#### Bagian Teks:
+ + + + + + +

Untuk memahaminya diperlukan suatu kegiatan penelitian empiris, sama halnya dengan ilmu pengetahuan alam dalam mempelajari objek studinya. Dengan menerangkan tentang obyek penyelidikan  sosiologi inilah  Durkheim berusaha untuk melepaskan sosiologi dari pengaruh filsafat positif Comte dan Spencer yang mengarahkan sosiologi kepada dunia ide, yang hanya dapat dipahami melalui pemikiran spekulatif. Dengan meletakkan fakta sosial sebagai sasaran yang harus dipelajari oleh sosiologi, berarti menempatkan sosiologi sebagai suatu disiplin yang bersifat empiris dan berdiri sendiri terlepas dari pengaruh filsafat.

Dalam perkambangan selanjutnya setelah terlepas dari pengaruh filsafat dan psikologi, sosiologi mulai memasuki arena pergulatan pemikiran yang bersifat interen di kalangan teoritisnya sendiri. Pergulatan yang bersifat interen ini hingga sekarang masih saja berlangsung. Perkembangan sosiologi ditandai dan tercermin dari adanya berbagai paradigma di dalamnya.

Setelah mengikuti perkuliahan dan mempelajari tentang paradigma sosiologi, mahasiswa diharapkan dapat :
1. menjelaskan pengertian paradigma sosiologi
2. menjelaskan sebab timbulnya berbagai paradigma sosiologi
3. menjelaskan 3 paradigma sosiologi yaitu paradigma fakta sosial, paradigma definisi
    sosial, paradigma perilaku sosial.
4. menjelaskan hubungan antara paradigma yang satu dengan yang lainnya.

A.  Latar Belakang Munculnya Paradigma Sosiologi

Istilah  paradigma ini pertama kali diperkenal oleh Thomas Kuhn dalam karyanya The Structure of Scientific Revolution (1962), intinya menyatakan bahwa perkembangan ilmu pengetahuan bukanlah terjadi  secara kumulatif tetapi secara revolusi. Ia berpendapat bahwa sementara kumulatif memainkan peranan dalam perkembangan ilmu pengetahuan, maka sebenarnya perubahan utama dan penting dalam ilmu pengetahuan itu terjadi sebagai akibat dari revolusi.

Model perkembangan ilmu pengetahuan menurut Kuhn adalah sebagai berikut :
Parad I – Normal Science – Anomalies – Crisis – Revolusi – Parad II

Kuhn melihat bahwa ilmu pengetahuan pada waktu tertentu didominasi oleh satu paradigma tertentu, yakni suatu pandangan yang mendasar tentang apa yang menjadi pokok persoalan (Subject matter) dari suatu cabang ilmu.

+ + + + + + +

#### Butir Tugas A:
Baris mana saja di bawah yang memuat kata "arched"? Kutip semua baris itu.
Teks ini dan baris-baris data yang menyusul sama sekali tidak berkaitan.

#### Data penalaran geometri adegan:
+ + + + + + +

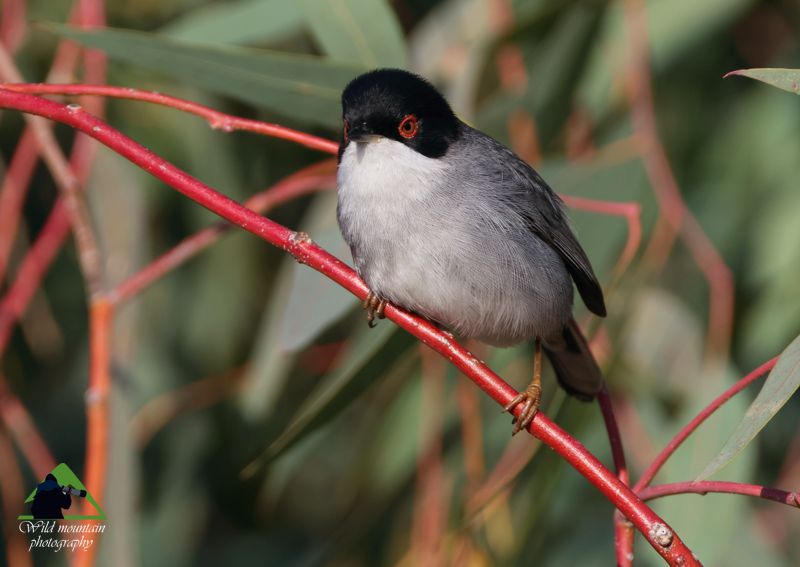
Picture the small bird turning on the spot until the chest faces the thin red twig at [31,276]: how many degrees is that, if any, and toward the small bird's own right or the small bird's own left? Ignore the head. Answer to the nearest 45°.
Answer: approximately 45° to the small bird's own right

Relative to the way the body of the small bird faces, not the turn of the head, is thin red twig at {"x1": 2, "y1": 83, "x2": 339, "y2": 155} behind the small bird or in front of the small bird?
in front

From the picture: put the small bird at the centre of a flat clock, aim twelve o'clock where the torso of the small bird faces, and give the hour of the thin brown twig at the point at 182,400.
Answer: The thin brown twig is roughly at 3 o'clock from the small bird.
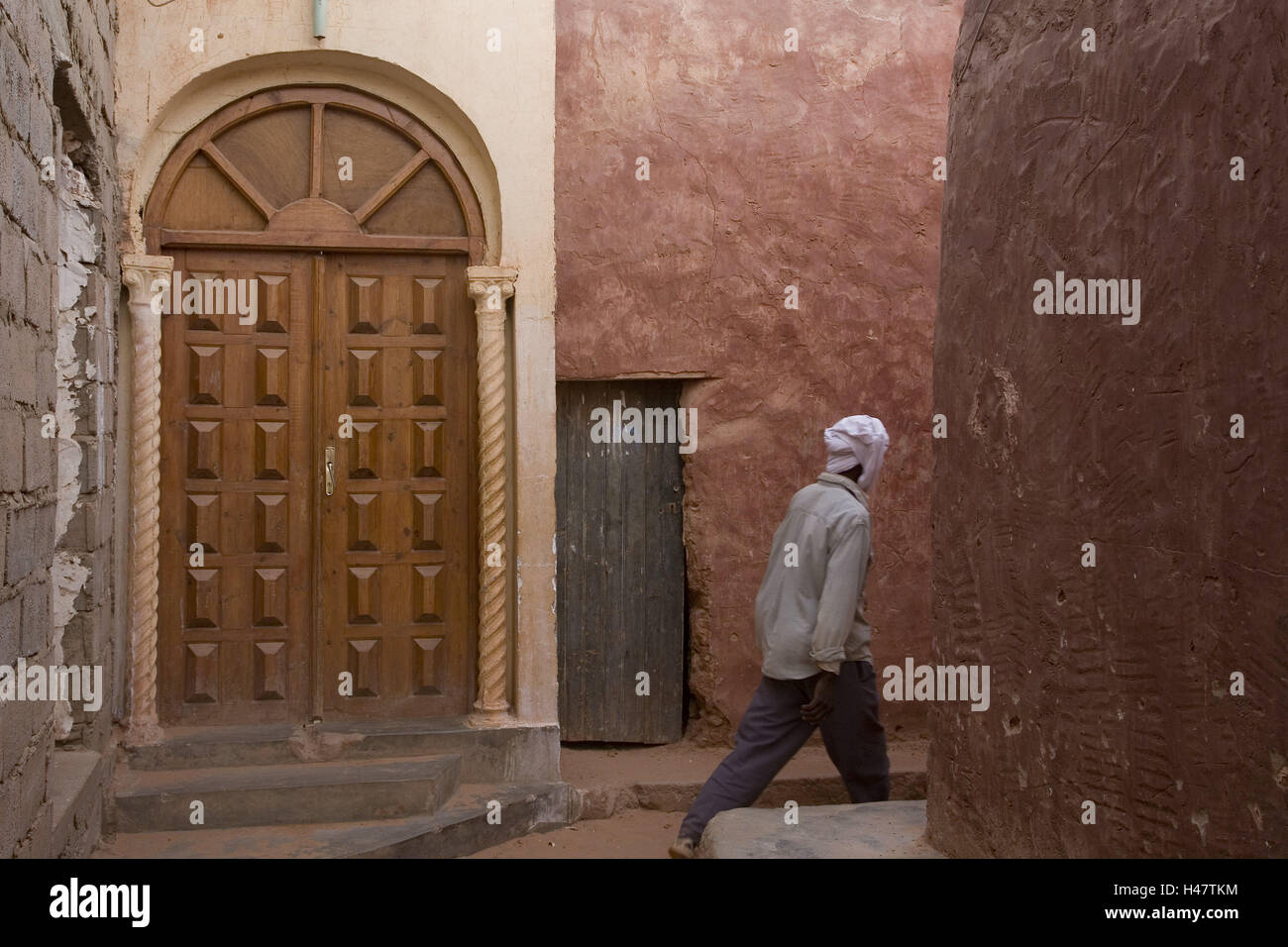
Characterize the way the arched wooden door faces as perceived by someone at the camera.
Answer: facing the viewer

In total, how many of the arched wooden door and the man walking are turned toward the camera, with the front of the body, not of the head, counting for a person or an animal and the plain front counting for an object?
1

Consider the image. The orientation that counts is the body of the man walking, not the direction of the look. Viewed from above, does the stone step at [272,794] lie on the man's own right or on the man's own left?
on the man's own left

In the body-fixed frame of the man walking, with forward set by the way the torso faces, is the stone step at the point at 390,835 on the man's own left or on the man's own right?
on the man's own left

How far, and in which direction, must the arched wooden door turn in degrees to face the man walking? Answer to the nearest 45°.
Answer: approximately 45° to its left

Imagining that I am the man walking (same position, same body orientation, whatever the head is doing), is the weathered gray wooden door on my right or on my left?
on my left
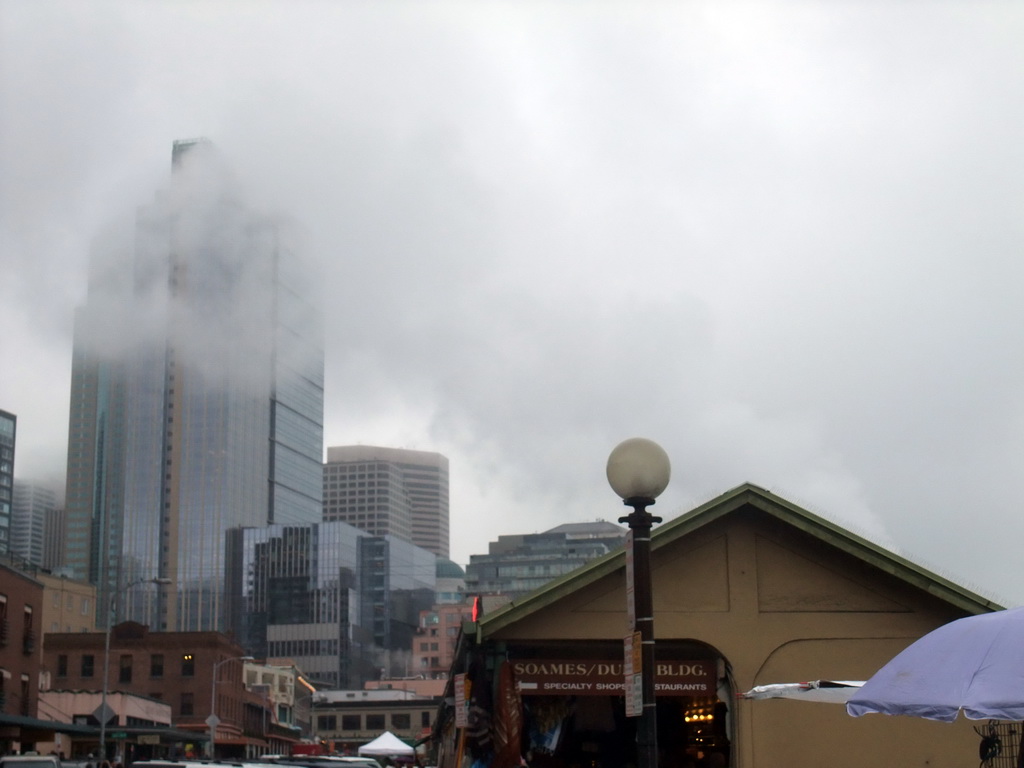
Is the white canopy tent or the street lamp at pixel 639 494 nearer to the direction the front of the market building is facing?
the street lamp

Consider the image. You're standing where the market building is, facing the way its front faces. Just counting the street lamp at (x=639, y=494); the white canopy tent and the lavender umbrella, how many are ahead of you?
2

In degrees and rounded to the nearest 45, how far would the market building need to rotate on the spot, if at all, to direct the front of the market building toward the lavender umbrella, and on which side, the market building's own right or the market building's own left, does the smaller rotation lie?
0° — it already faces it

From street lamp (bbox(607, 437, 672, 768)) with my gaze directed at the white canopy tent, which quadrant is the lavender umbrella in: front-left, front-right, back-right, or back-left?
back-right

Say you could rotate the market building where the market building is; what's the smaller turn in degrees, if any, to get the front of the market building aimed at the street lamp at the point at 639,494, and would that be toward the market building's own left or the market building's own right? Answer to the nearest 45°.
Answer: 0° — it already faces it

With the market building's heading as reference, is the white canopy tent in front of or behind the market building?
behind

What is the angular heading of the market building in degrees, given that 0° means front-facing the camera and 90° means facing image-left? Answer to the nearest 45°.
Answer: approximately 0°

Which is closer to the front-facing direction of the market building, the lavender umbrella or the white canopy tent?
the lavender umbrella

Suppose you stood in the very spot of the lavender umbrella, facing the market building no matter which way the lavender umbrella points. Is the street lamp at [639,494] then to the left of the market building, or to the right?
left
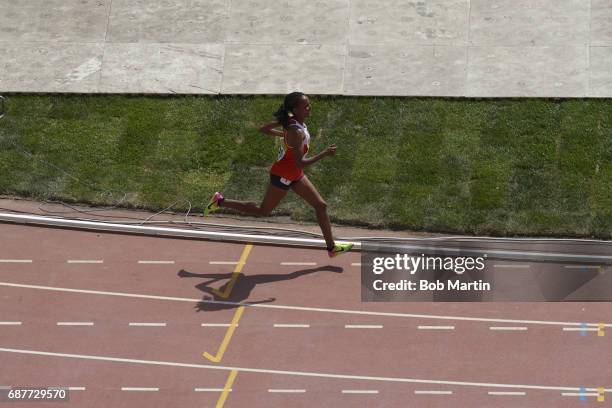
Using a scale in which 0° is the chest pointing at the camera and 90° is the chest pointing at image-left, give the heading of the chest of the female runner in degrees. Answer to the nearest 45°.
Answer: approximately 270°

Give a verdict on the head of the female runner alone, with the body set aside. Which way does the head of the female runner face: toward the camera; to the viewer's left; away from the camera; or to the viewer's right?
to the viewer's right
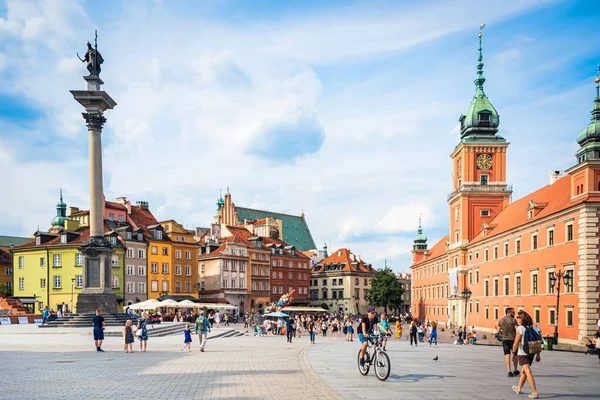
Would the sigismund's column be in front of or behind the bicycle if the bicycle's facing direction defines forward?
behind

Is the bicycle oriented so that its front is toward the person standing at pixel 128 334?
no

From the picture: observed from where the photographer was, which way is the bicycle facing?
facing the viewer and to the right of the viewer
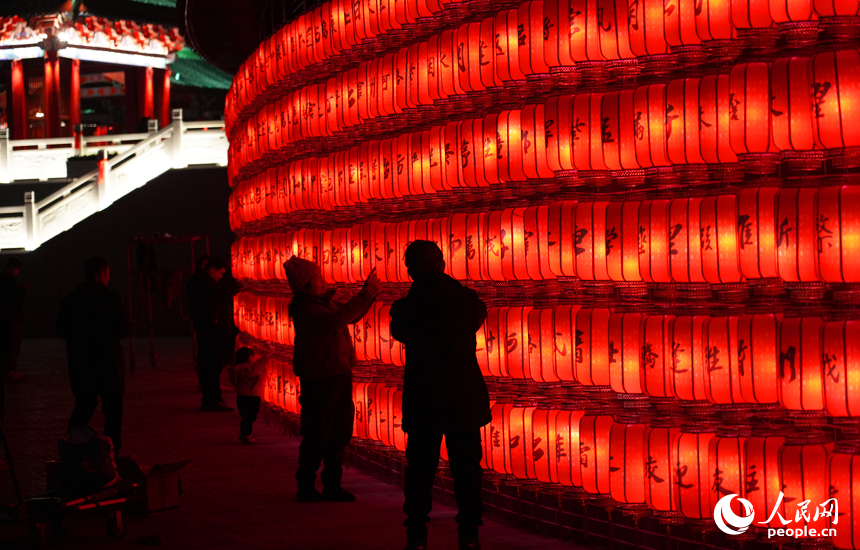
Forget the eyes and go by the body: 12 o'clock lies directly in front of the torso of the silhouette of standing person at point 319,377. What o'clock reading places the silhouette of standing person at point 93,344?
the silhouette of standing person at point 93,344 is roughly at 7 o'clock from the silhouette of standing person at point 319,377.

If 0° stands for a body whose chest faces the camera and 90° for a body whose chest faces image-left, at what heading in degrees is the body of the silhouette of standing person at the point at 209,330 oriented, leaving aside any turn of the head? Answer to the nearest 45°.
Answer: approximately 270°

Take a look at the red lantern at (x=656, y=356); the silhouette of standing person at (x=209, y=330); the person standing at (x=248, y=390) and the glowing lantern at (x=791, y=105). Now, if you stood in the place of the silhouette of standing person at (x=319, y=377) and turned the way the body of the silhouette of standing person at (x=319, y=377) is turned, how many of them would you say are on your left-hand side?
2

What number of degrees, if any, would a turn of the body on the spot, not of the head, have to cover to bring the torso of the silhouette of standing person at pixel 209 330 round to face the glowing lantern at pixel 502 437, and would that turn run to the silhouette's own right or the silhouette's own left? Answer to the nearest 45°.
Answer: approximately 90° to the silhouette's own right

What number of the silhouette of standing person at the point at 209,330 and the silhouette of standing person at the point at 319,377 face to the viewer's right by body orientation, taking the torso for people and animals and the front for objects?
2

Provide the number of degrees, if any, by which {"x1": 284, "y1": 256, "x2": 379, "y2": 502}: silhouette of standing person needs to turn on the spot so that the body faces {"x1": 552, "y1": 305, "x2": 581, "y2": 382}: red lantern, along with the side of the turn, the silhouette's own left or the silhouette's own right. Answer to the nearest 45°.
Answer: approximately 45° to the silhouette's own right

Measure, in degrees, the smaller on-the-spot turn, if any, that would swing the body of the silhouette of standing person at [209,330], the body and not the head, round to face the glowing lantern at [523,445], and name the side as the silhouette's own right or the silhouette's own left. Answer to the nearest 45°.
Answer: approximately 90° to the silhouette's own right

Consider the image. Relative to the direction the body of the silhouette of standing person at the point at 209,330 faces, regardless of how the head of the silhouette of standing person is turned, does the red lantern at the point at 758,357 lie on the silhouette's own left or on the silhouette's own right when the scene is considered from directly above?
on the silhouette's own right

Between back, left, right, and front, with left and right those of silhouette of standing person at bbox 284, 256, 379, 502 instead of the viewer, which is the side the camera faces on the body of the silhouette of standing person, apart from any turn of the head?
right

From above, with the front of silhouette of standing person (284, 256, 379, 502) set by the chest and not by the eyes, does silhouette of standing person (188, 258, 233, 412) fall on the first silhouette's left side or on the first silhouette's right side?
on the first silhouette's left side
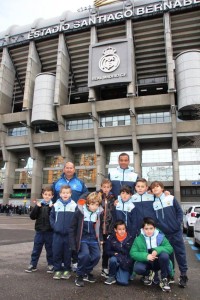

+ + + + + + +

#### Butir Tugas B:
Menurut teks tentang paradigma sosiologi, siapa yang pertama kali memperkenalkan istilah paradigma, dan dalam karya apa?

#### Bagian Jawaban A:
Characterize the way the arched wooden door faces as perceived by someone at the camera.
In total, how many of the arched wooden door and the man walking are turned toward the camera, with the front of the body, not of the head, counting for a person or an animal and the plain front counting for an object?
How far, and in which direction, must the arched wooden door turn in degrees to face the man walking? Answer to the nearest 45°.

#### Bagian Jawaban B:
Thomas Kuhn, dalam karyanya The Structure of Scientific Revolution (1962).